[Work required]: Retype all the data word for word.

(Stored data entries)
Start of Block
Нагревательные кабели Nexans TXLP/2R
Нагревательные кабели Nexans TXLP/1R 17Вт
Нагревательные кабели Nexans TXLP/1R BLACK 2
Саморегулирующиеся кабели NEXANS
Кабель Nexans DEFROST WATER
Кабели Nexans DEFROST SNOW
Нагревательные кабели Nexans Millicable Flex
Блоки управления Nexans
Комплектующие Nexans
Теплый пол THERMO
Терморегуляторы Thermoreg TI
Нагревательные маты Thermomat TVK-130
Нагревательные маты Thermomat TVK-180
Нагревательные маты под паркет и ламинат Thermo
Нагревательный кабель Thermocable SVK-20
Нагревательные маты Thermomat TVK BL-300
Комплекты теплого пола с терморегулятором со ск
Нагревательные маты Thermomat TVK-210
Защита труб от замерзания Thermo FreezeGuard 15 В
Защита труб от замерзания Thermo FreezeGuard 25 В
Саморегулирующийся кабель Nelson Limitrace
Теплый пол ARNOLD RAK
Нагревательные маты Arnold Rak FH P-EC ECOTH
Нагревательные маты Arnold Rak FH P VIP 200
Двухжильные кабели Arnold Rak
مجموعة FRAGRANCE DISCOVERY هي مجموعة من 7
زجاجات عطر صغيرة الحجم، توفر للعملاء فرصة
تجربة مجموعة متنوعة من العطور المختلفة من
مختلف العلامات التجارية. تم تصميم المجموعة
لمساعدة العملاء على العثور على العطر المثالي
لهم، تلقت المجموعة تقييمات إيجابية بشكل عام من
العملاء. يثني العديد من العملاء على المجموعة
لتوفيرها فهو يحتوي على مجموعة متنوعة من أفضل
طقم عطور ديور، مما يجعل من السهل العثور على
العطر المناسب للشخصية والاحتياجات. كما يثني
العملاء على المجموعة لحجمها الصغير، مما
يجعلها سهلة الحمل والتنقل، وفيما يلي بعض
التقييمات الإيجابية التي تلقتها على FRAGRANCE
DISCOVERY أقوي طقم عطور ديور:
End of Block
[Reply]:
Нагревательные кабели Nexans TXLP/2R
Нагревательные кабели Nexans TXLP/1R 17Вт
Нагревательные кабели Nexans TXLP/1R BLACK 2
Саморегулирующиеся кабели NEXANS
Кабель Nexans DEFROST WATER
Кабели Nexans DEFROST SNOW
Нагревательные кабели Nexans Millicable Flex
Блоки управления Nexans
Комплектующие Nexans
Теплый пол THERMO
Терморегуляторы Thermoreg TI
Нагревательные маты Thermomat TVK-130
Нагревательные маты Thermomat TVK-180
Нагревательные маты под паркет и ламинат Thermo
Нагревательный кабель Thermocable SVK-20
Нагревательные маты Thermomat TVK BL-300
Комплекты теплого пола с терморегулятором со ск
Нагревательные маты Thermomat TVK-210
Защита труб от замерзания Thermo FreezeGuard 15 В
Защита труб от замерзания Thermo FreezeGuard 25 В
Саморегулирующийся кабель Nelson Limitrace
Теплый пол ARNOLD RAK
Нагревательные маты Arnold Rak FH P-EC ECOTH
Нагревательные маты Arnold Rak FH P VIP 200
Двухжильные кабели Arnold Rak
مجموعة FRAGRANCE DISCOVERY هي مجموعة من 7
زجاجات عطر صغيرة الحجم، توفر للعملاء فرصة
تجربة مجموعة متنوعة من العطور المختلفة من
مختلف العلامات التجارية. تم تصميم المجموعة
لمساعدة العملاء على العثور على العطر المثالي
لهم، تلقت المجموعة تقييمات إيجابية بشكل عام من
العملاء. يثني العديد من العملاء على المجموعة
لتوفيرها فهو يحتوي على مجموعة متنوعة من أفضل
طقم عطور ديور، مما يجعل من السهل العثور على
العطر المناسب للشخصية والاحتياجات. كما يثني
العملاء على المجموعة لحجمها الصغير، مما
يجعلها سهلة الحمل والتنقل، وفيما يلي بعض
التقييمات الإيجابية التي تلقتها على FRAGRANCE
DISCOVERY أقوي طقم عطور ديور:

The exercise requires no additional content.